Pourtant, étudier n’a pas toujours été facile, et cela a eu un impact sur tous les aspects de sa vie.

« Lorsqu’on effectue un stage pratique, on n’a aucune vie sociale tant que le stage n’est pas terminé, car la charge de travail est tout simplement trop importante. Par exemple, j’avais l’habitude d’aller dîner avec mes parents 2 à 3 fois par semaine, mais pour l’instant ce n’est plus possible. »

« Et c’est parfois difficile de faire la distinction entre sa vie personnelle et sa vie professionnelle. On veut faire preuve de compassion, mais on ne peut pas tout le temps laisser parler son cœur, autrement ça vous détruit. Ça peut être difficile de déconnecter à la fin d’une longue garde, de digérer tout ce qu’on a fait et vu... Surtout si des patients sont morts. »

Francisco a encore 18 mois avant de terminer ses études d’infirmier, et espère enchaîner sur une maîtrise et un doctorat. Ce n’est donc peut-être pas étonnant que Francisco espère, à terme, travailler dans la recherche, mais il pense également à une carrière en soins palliatifs (de fin de vie).

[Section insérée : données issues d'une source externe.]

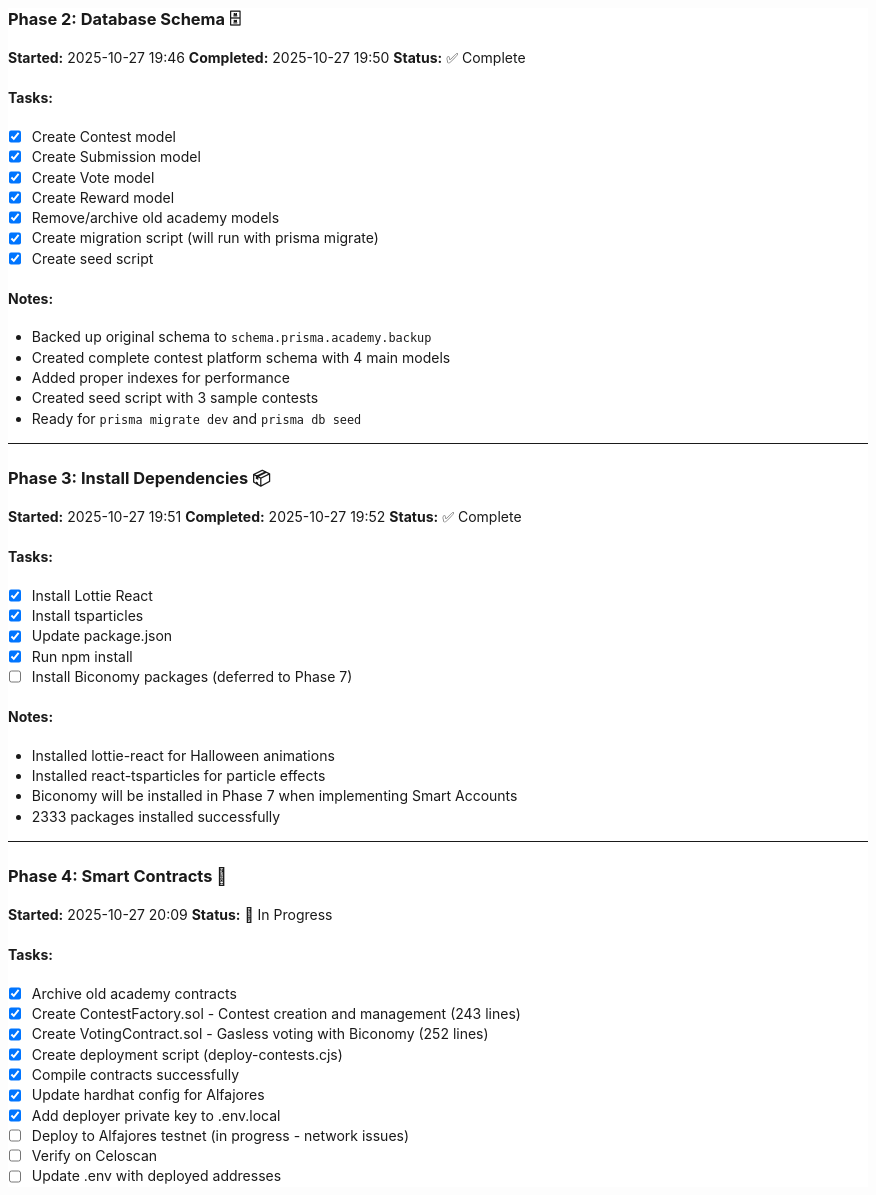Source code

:
### Phase 2: Database Schema 🗄️

**Started:** 2025-10-27 19:46
**Completed:** 2025-10-27 19:50
**Status:** ✅ Complete

#### Tasks:
- [x] Create Contest model
- [x] Create Submission model
- [x] Create Vote model
- [x] Create Reward model
- [x] Remove/archive old academy models
- [x] Create migration script (will run with prisma migrate)
- [x] Create seed script

#### Notes:
- Backed up original schema to `schema.prisma.academy.backup`
- Created complete contest platform schema with 4 main models
- Added proper indexes for performance
- Created seed script with 3 sample contests
- Ready for `prisma migrate dev` and `prisma db seed`

---

### Phase 3: Install Dependencies 📦

**Started:** 2025-10-27 19:51
**Completed:** 2025-10-27 19:52
**Status:** ✅ Complete

#### Tasks:
- [x] Install Lottie React
- [x] Install tsparticles
- [x] Update package.json
- [x] Run npm install
- [ ] Install Biconomy packages (deferred to Phase 7)

#### Notes:
- Installed lottie-react for Halloween animations
- Installed react-tsparticles for particle effects
- Biconomy will be installed in Phase 7 when implementing Smart Accounts
- 2333 packages installed successfully

---

### Phase 4: Smart Contracts 📜

**Started:** 2025-10-27 20:09
**Status:** 🔄 In Progress

#### Tasks:
- [x] Archive old academy contracts
- [x] Create ContestFactory.sol - Contest creation and management (243 lines)
- [x] Create VotingContract.sol - Gasless voting with Biconomy (252 lines)
- [x] Create deployment script (deploy-contests.cjs)
- [x] Compile contracts successfully
- [x] Update hardhat config for Alfajores
- [x] Add deployer private key to .env.local
- [ ] Deploy to Alfajores testnet (in progress - network issues)
- [ ] Verify on Celoscan
- [ ] Update .env with deployed addresses
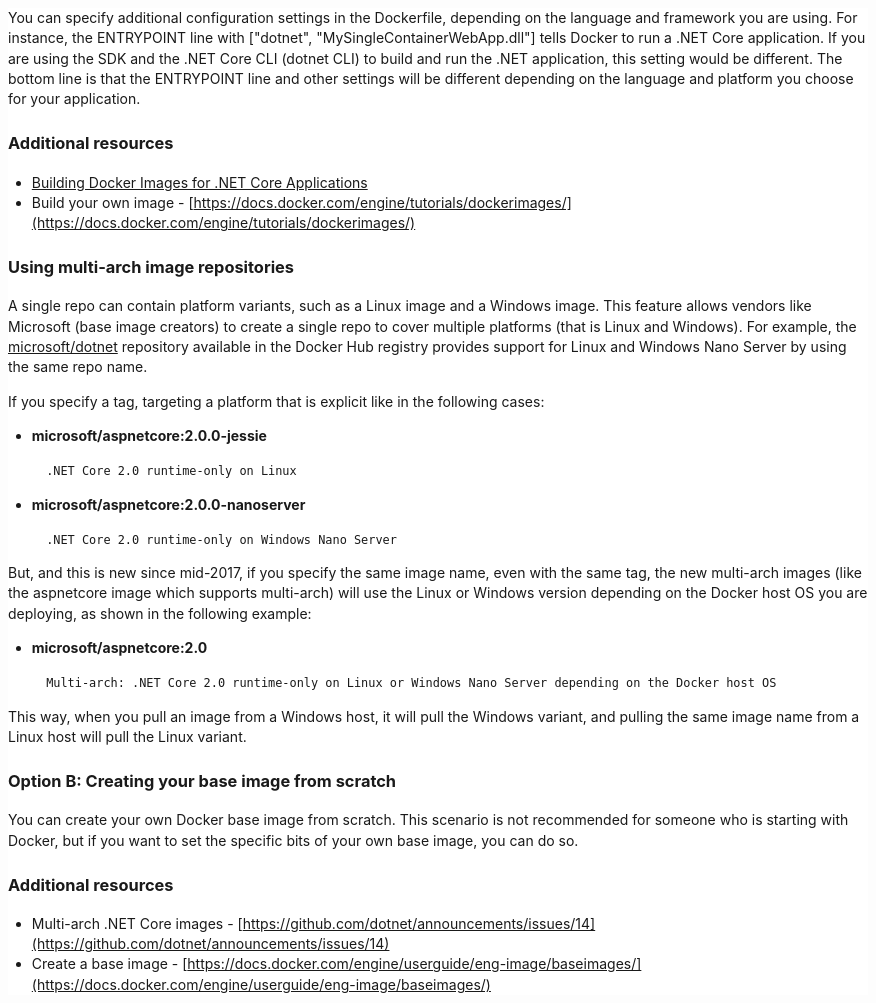 You can specify additional configuration settings in the Dockerfile, depending on the language and framework you are using. For instance, the ENTRYPOINT line with \["dotnet", "MySingleContainerWebApp.dll"\] tells Docker to run a .NET Core application. If you are using the SDK and the .NET Core CLI (dotnet CLI) to build and run the .NET application, this setting would be different. The bottom line is that the ENTRYPOINT line and other settings will be different depending on the language and platform you choose for your application.

### Additional resources

- [Building Docker Images for .NET Core Applications](../../../core/docker/building-net-docker-images.md)
- Build your own image - [https://docs.docker.com/engine/tutorials/dockerimages/](https://docs.docker.com/engine/tutorials/dockerimages/)

### Using multi-arch image repositories

A single repo can contain platform variants, such as a Linux image and a Windows image. This feature allows vendors like Microsoft (base image creators) to create a single repo to cover multiple platforms (that is Linux and Windows). For example, the [microsoft/dotnet](https://hub.docker.com/r/microsoft/aspnetcore/) repository available in the Docker Hub registry provides support for Linux and Windows Nano Server by using the same repo name.

If you specify a tag, targeting a platform that is explicit like in the following cases:

- **microsoft/aspnetcore:2.0.0-jessie**

        .NET Core 2.0 runtime-only on Linux

- **microsoft/aspnetcore:2.0.0-nanoserver**

        .NET Core 2.0 runtime-only on Windows Nano Server

But, and this is new since mid-2017, if you specify the same image name, even with the same tag, the new multi-arch images (like the aspnetcore image which supports multi-arch) will use the Linux or Windows version depending on the Docker host OS you are deploying, as shown in the following example:

- **microsoft/aspnetcore:2.0**

        Multi-arch: .NET Core 2.0 runtime-only on Linux or Windows Nano Server depending on the Docker host OS

This way, when you pull an image from a Windows host, it will pull the Windows variant, and pulling the same image name from a Linux host will pull the Linux variant.

### Option B: Creating your base image from scratch

You can create your own Docker base image from scratch. This scenario is not recommended for someone who is starting with Docker, but if you want to set the specific bits of your own base image, you can do so.

### Additional resources

- Multi-arch .NET Core images - [https://github.com/dotnet/announcements/issues/14](https://github.com/dotnet/announcements/issues/14)
- Create a base image - [https://docs.docker.com/engine/userguide/eng-image/baseimages/](https://docs.docker.com/engine/userguide/eng-image/baseimages/)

« J’ai eu des contacts avec l’unité de recherche de mon université, ce qui m’a permis d’entrer en relation avec des chercheurs vraiment excellents et de profiter de leurs enseignements. Je participe également à 2 projets de recherche internationaux concernant la prévention et la lutte contre les infections dans des pays à faible ou moyen niveau de revenus, en Afrique et en Asie. »

« En même temps, je suis intéressé par les soins palliatifs en pédiatrie ou les soins palliatifs pour adultes. C’est un domaine qui m’intrigue, à cause de la complexité des soins nécessaires et du respect, de la dignité, de la compassion et de l’amour requis aux derniers stades de la vie de quelqu’un. »

Œuvrer au renforcement des compétences dans le domaine des soins infirmiers et obstétricaux

Pour mettre en application les Global Strategic Directions for Nursing and Midwifery [Orientations stratégiques mondiales pour les soins infirmiers et obstétricaux], l’OMS/Europe travaille en étroite collaboration avec les États membres, les responsables des soins infirmiers au niveau gouvernemental, les centres collaborateurs de l’OMS et d’autres partenaires tels que l’Association européenne des étudiants en infirmerie et le Forum européen des associations nationales d’infirmières et de sages-femmes. Il s’agit notamment :
  • de renforcer la capacité des établissements d’enseignement à assurer une expérience d’apprentissage positive à la prochaine génération d’infirmiers et de sages-femmes ;
  • d’élever le niveau de formation en soins infirmiers et obstétricaux dans la Région européenne pour contribuer à la sécurité des patients et à l’amélioration des résultats obtenus pour l’individu, le patient, les groupes de population et les systèmes de santé ;
  • de générer des connaissances fondées sur des données probantes en matière de soins infirmiers et obstétricaux ; d’influencer les politiques nationales qui permettront de dispenser des services de santé de qualité, accessibles, équitables, efficients et attentifs.